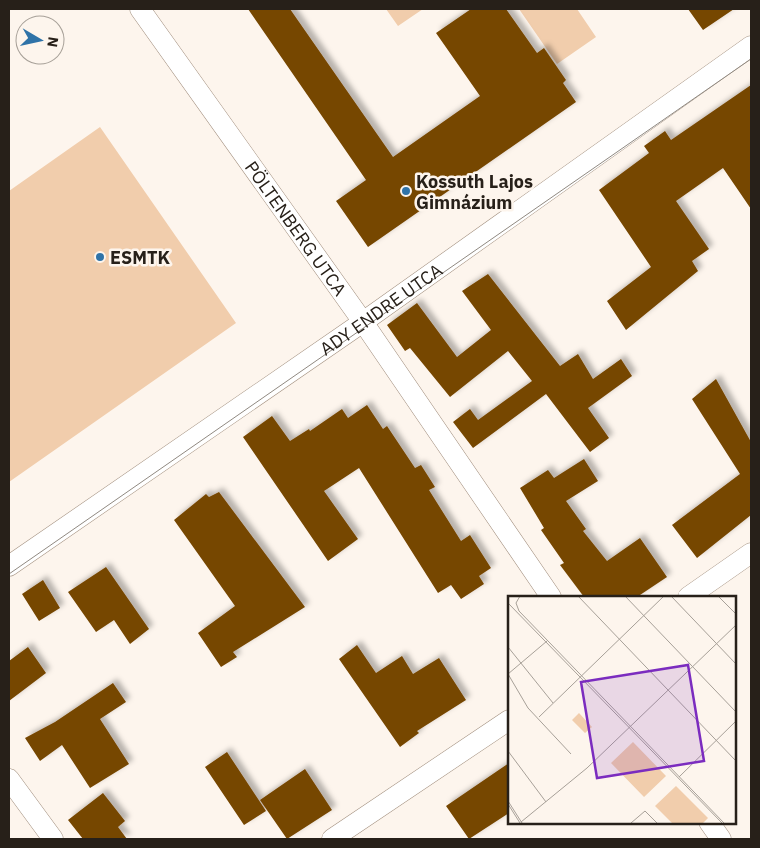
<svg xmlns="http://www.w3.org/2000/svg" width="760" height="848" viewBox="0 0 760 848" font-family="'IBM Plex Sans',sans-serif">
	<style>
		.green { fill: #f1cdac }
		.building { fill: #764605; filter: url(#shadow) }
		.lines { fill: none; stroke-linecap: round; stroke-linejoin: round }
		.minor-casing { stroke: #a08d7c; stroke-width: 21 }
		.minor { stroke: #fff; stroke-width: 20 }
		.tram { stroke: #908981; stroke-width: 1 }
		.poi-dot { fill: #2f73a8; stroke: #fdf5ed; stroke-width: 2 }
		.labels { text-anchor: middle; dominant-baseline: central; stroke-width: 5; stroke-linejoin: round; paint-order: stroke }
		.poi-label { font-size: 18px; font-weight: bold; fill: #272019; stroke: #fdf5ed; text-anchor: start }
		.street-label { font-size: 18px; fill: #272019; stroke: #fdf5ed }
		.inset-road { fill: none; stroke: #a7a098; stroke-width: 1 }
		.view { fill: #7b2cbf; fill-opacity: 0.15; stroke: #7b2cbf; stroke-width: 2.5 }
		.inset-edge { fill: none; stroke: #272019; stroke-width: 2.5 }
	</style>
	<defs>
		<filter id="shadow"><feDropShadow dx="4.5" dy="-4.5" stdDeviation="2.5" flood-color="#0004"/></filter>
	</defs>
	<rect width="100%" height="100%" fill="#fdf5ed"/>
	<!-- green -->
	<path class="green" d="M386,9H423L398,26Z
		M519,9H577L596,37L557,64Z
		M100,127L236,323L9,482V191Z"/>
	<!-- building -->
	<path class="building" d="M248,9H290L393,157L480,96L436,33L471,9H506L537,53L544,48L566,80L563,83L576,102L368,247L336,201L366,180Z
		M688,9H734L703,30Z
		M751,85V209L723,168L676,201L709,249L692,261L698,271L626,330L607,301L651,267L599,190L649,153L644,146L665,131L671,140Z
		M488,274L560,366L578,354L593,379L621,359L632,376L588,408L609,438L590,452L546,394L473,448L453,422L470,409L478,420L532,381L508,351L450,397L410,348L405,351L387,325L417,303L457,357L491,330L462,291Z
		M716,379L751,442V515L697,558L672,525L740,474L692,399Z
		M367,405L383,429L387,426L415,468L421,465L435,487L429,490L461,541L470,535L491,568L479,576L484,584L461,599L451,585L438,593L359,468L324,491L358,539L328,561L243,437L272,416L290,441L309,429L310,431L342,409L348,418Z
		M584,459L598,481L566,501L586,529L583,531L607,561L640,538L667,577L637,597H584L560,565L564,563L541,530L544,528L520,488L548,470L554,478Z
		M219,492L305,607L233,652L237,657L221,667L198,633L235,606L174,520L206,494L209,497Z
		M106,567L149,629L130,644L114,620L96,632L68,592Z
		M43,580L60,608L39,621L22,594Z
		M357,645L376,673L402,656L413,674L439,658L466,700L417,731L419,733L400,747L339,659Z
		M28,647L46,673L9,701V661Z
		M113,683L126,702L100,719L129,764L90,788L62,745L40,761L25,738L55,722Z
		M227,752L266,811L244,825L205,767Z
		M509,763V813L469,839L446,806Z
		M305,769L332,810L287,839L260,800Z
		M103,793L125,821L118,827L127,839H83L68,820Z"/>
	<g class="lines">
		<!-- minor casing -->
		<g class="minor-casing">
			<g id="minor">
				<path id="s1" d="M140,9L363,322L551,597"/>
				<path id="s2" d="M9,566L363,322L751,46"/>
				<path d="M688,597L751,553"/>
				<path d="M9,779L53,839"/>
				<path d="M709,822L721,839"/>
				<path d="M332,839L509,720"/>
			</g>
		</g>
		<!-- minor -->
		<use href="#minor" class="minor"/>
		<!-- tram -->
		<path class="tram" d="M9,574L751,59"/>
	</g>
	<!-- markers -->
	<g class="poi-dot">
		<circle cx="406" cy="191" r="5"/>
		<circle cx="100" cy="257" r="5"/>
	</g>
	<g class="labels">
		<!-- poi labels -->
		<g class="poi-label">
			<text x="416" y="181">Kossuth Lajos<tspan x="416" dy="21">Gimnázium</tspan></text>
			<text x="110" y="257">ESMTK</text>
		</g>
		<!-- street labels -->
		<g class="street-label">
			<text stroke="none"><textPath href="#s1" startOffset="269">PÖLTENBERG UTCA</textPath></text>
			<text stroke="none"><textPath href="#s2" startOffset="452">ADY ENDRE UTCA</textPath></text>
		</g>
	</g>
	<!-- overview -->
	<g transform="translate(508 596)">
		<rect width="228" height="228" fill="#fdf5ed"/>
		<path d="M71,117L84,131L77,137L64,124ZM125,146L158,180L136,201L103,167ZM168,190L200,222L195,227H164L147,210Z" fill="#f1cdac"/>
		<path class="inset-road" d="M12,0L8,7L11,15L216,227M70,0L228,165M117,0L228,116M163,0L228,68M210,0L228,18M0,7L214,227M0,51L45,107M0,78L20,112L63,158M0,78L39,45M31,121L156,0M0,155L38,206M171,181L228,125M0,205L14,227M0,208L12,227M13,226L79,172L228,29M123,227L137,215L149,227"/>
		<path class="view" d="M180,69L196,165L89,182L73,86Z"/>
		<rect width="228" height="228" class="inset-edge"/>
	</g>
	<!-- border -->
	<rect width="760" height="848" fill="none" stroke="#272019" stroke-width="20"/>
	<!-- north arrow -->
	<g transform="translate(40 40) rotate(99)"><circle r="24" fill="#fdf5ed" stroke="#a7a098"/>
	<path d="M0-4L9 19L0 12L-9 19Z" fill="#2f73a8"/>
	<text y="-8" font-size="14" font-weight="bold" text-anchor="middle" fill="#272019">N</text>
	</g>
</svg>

......

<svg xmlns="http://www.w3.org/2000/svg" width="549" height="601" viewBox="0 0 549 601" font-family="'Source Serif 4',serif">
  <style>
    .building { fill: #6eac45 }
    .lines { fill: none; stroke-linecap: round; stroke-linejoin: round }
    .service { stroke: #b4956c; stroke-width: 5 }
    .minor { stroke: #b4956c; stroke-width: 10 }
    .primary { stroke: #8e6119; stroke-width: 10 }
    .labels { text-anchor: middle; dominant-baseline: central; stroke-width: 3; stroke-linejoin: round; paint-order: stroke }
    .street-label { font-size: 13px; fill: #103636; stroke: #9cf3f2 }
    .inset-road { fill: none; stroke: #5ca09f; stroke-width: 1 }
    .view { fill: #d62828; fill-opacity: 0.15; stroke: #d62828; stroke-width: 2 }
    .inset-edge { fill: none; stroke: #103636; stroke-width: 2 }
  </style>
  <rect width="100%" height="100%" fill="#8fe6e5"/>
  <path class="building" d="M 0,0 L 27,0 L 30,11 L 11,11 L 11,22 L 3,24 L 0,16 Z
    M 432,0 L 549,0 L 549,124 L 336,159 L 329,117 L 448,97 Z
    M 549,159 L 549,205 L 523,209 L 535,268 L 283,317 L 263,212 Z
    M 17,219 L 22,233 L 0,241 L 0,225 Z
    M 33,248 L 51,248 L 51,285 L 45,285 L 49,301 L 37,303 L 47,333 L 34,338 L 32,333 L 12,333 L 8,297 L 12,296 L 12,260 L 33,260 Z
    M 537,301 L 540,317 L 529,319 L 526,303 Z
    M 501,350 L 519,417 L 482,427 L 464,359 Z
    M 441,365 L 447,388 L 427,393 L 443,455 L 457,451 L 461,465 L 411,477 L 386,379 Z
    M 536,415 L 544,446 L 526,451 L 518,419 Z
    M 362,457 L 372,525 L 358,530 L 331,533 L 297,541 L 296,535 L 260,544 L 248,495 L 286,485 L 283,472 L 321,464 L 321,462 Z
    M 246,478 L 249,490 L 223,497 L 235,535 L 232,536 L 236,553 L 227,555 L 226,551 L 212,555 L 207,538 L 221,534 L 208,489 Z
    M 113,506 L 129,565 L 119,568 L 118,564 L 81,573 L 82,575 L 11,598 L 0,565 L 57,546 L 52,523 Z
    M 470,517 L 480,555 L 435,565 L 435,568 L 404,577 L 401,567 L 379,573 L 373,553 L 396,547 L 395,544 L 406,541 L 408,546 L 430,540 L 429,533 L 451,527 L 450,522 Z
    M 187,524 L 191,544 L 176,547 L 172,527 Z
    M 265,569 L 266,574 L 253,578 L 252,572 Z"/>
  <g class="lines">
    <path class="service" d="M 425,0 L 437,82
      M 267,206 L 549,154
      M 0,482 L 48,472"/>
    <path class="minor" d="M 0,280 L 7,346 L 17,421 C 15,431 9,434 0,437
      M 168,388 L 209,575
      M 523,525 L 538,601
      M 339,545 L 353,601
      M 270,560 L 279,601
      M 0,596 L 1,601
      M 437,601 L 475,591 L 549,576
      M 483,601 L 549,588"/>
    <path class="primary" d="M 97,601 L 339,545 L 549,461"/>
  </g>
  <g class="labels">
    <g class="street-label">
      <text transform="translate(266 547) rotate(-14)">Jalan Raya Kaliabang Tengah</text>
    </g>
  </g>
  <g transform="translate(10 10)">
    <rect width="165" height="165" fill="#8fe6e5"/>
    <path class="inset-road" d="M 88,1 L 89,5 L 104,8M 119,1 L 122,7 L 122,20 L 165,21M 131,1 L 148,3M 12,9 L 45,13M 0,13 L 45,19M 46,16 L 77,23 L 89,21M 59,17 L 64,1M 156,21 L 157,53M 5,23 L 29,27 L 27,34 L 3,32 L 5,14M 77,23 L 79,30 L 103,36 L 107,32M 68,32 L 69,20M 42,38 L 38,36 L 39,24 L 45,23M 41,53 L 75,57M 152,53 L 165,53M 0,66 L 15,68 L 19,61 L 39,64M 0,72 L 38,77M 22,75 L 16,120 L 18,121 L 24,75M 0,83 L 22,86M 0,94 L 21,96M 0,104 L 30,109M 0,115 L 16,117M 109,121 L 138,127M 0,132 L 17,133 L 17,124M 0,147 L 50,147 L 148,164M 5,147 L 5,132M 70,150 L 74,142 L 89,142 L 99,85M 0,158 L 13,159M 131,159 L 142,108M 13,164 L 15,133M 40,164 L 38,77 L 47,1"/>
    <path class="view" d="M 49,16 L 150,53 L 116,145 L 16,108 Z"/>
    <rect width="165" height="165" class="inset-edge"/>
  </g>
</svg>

......

**Problem to work on**. Copy range, inclusive: the line holding "#b4956c; stroke-width: 10" to the line holding "central; stroke-width: 3;". Reproduce exactly those lines of the records above and no others.

**Response to this task**.
    .minor { stroke: #b4956c; stroke-width: 10 }
    .primary { stroke: #8e6119; stroke-width: 10 }
    .labels { text-anchor: middle; dominant-baseline: central; stroke-width: 3; stroke-linejoin: round; paint-order: stroke }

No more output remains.